Durata dell’incarico di amministratore, alcune precisazioni

Amm.re-caricaQuanto dura in carica l’amministratore di condominio?

La domanda, banale fino all’entrata in vigore della riforma, ha portato qualche grattacapo in sede di prima applicazione del decimo comma dell’art. 1129 c.c. a mente del quale:

L’incarico di amministratore ha durata di un anno e si intende rinnovato per eguale durata. L’assemblea convocata per la revoca o le dimissioni delibera in ordine alla nomina del nuovo amministratore.

Prima di entrare nel dettaglio è bene rammentare che l’amministratore del condominio raffigura un ufficio di diritto privato assimilabile al mandato con rappresentanza: con la conseguente applicazione, nei rapporti tra l’amministratore e ciascuno dei condomini, delle disposizioni sul mandato” (così, tra le tante, Cass. SS.UU. n. 9148/08).

La definizione giurisprudenziale della disciplina applicabile al rapporto amministratore-condominio è stata, poi, recepita nell’art. 1129, quindicesimo comma, c.c.

Torniamo alla durata dell’incarico.

Prima dell’entrata in vigore della riforma del condominio la situazione era la seguente: l’amministratore durava in carica un anno. Al termine di questo periodo di tempo egli doveva essere considerato cessato dall’incarico per scadenza del termine e proseguiva nel suo incarico in prorogatio fino alla sua riconferma o revoca, salvo il diritto di ciascun condomino, nel caso di mancata conferma alla prima assemblea utile, di ricorrere all’Autorità Giudiziaria per la nomina giudiziale dell’amministratore.

Forse molti di voi staranno pensando al famoso punto all’ordine del giorno “conferma o revoca” oppure “revoca o nuova nomina” cui si faceva riferimento negli ordini del giorno presenti nell’avviso di convocazione. Ebbene quei punti erano frutto di una convenzione basata sulla consuetudine: nessuna norma, infatti, imponeva all’amministratore d’inserire la revoca tra gli argomenti in discussione. Ai sensi dell’art. 1135 c.c., infatti, al massimo bisognava discutere sulla sua “conferma ed eventuale retribuzione”. In mancanza di conferma, così come per il caso di mancata revoca, per carenza dei quorum a ciò necessari, l’amministratore, si ribadisce, proseguiva nel suo incarico in regime di prorogatio imperii.

Oggi, ossia dopo l’entrata in vigore della riforma (data 18 giugno 2013), la situazione è leggermente diversa. La durata dell’incarico resta sempre annuale ma qualcosa è cambiato alla prima scadenza.

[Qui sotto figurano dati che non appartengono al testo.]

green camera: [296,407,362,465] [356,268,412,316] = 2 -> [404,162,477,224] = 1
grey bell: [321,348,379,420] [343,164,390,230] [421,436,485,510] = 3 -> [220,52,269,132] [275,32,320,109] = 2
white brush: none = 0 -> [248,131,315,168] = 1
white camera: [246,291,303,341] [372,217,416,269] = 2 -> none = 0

In questo caso, infatti, l’amministratore di condominio potrà semplicemente mettere in discussione un punto all’ordine del giorno del genere: “revoca o prosecuzione ex lege nell’assolvimento dell’incarico” oppure ancora “comunicazioni di legge in merito alla prosecuzione dell’incarico“, oppure ancora, non inserire nulla.

In effetti come per il passato anche nel presente non è assolutamente obbligatorio porre in discussione la revoca nell’assemblea ordinaria annuale.

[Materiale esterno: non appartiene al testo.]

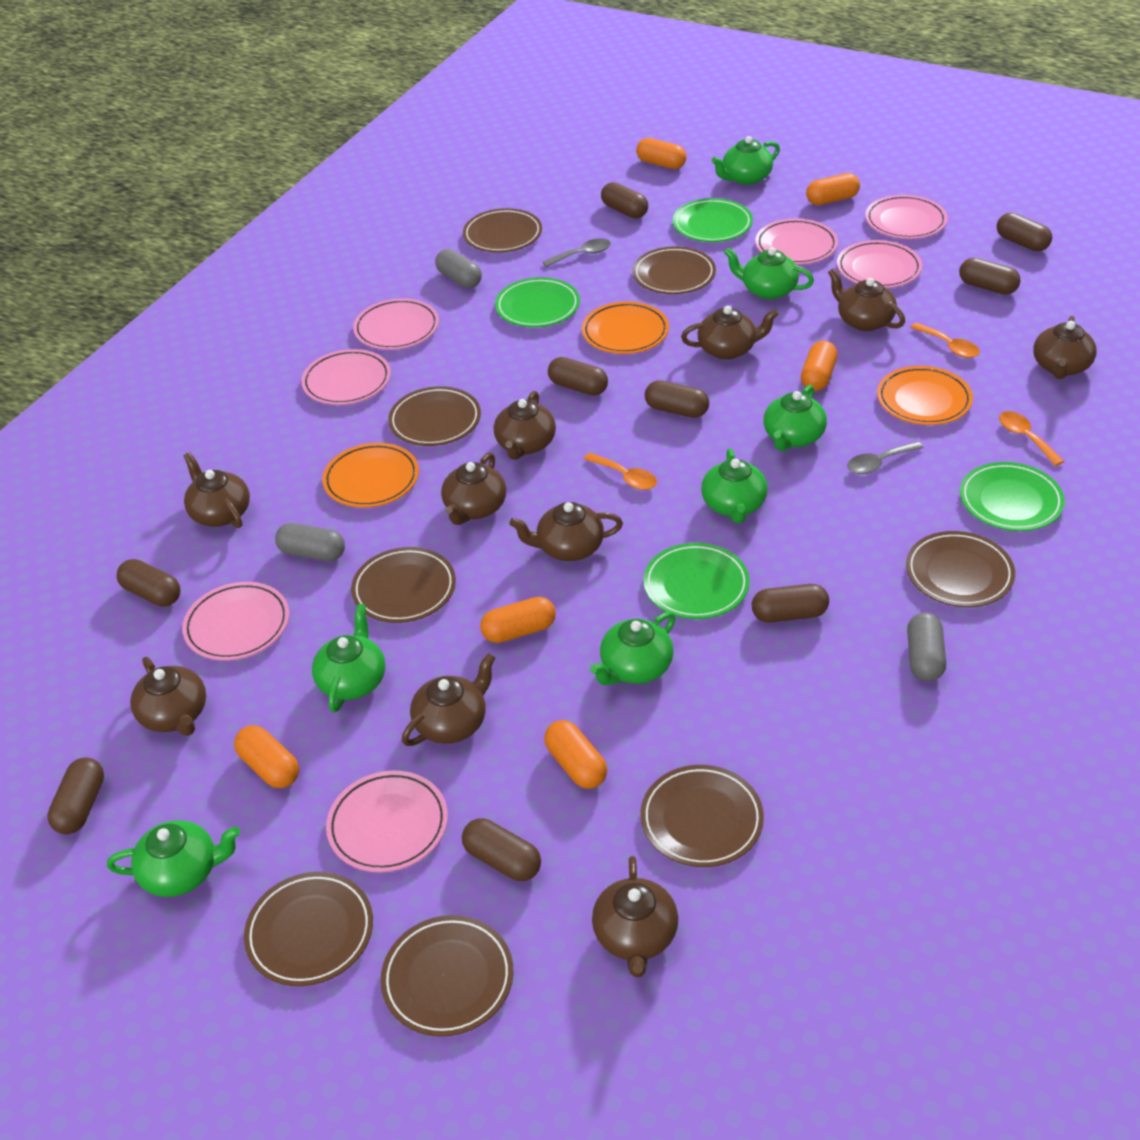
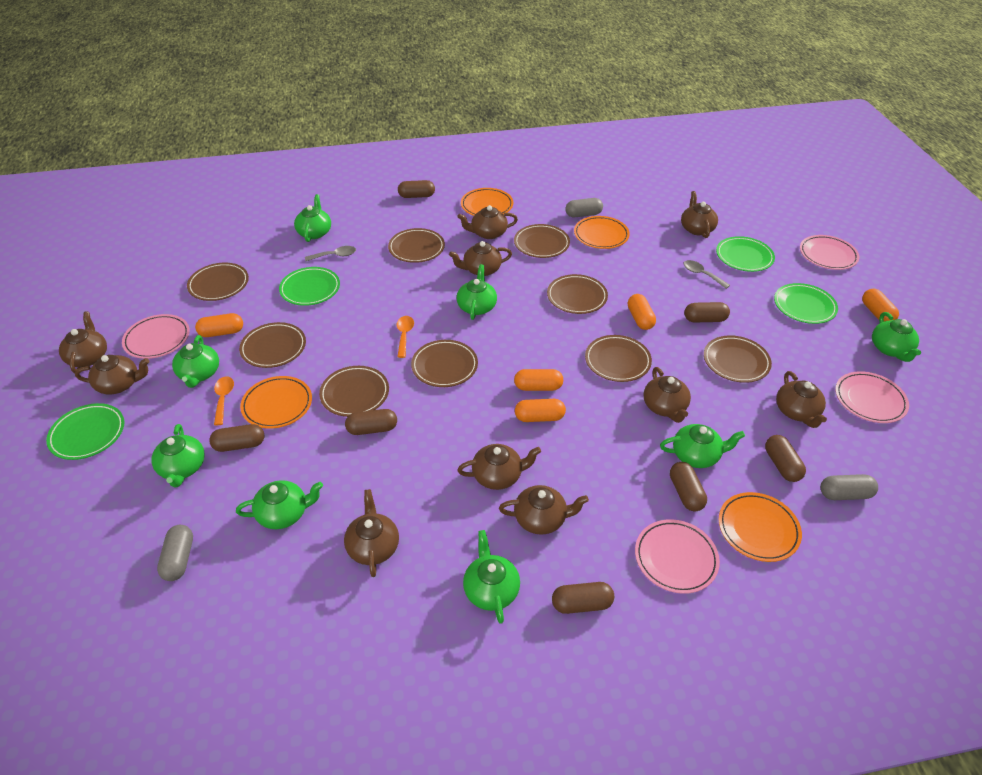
brown capsule: [47,757,104,834] [117,559,180,607] [462,818,541,881] [548,357,608,396] [601,182,648,218] [645,380,709,418] [752,584,829,622] [959,258,1020,294] [997,213,1052,251] = 9 -> [209,424,265,452] [345,409,397,435] [398,180,435,198] [552,582,614,614] [670,462,707,511] [684,302,730,323] [765,435,806,482] = 7
brown plate: [244,872,373,986] [351,547,456,623] [380,915,513,1037] [388,386,481,446] [463,208,542,252] [632,246,716,294] [641,765,764,867] [906,531,1015,607] = 8 -> [187,263,249,301] [239,322,306,368] [319,366,389,417] [388,228,445,263] [411,340,478,387] [514,224,570,258] [547,274,608,314] [585,335,652,382] [704,335,772,383] = 9
green teapot: [107,820,240,897] [312,604,385,712] [590,612,676,685] [701,448,768,523] [711,136,780,185] [724,247,814,300] [763,385,827,451] = 7 -> [151,424,205,488] [172,335,219,388] [236,480,323,529] [294,194,331,242] [457,264,497,320] [463,530,520,624] [660,424,745,468] [872,312,921,362] = 8
orange capsule: [234,725,299,788] [480,597,556,643] [544,720,607,789] [636,138,687,169] [801,341,838,391] [806,173,860,205] = 6 -> [195,313,243,337] [514,369,563,391] [515,399,566,422] [628,294,656,330] [862,289,899,321] = 5
orange plate: [322,443,419,508] [582,302,669,354] [877,366,973,425] = 3 -> [240,376,312,429] [461,188,513,216] [574,216,630,249] [719,492,802,562] = 4
orange spoon: [584,453,657,490] [910,323,980,358] [999,411,1064,466] = 3 -> [214,376,234,425] [397,316,414,358] = 2
pink plate: [182,582,289,661] [301,349,391,405] [326,771,448,873] [353,298,439,350] [755,219,838,264] [837,240,922,288] [865,195,948,239] = 7 -> [122,314,190,359] [635,519,720,594] [800,235,859,270] [835,371,909,423] = 4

L’amministratore, quindi, a maggior ragione nella vigenza della nuova legge avrà pieno titolo, il primo anno successivo alla “prima nomina” a non inserire all’ordine del giorno nessun riferimento in merito a quest’argomento. Se i condomini gli chiederanno di discutere della sua revoca in quell’occasione (chiaramente la richiesta dovrà essere precedente), l’amministratore dovrà inserire il punto all’o.d.g. Ecco il motivo per il quale, dal punto di vista giuridico in modo improprio, si parla di durata biennale dell’incarico. In realtà si tratta di una sorta di contratto di mandato 1+1, salvo revoca.

L’Amministratore dura in carica un anno e può essere revocato in ogni momento.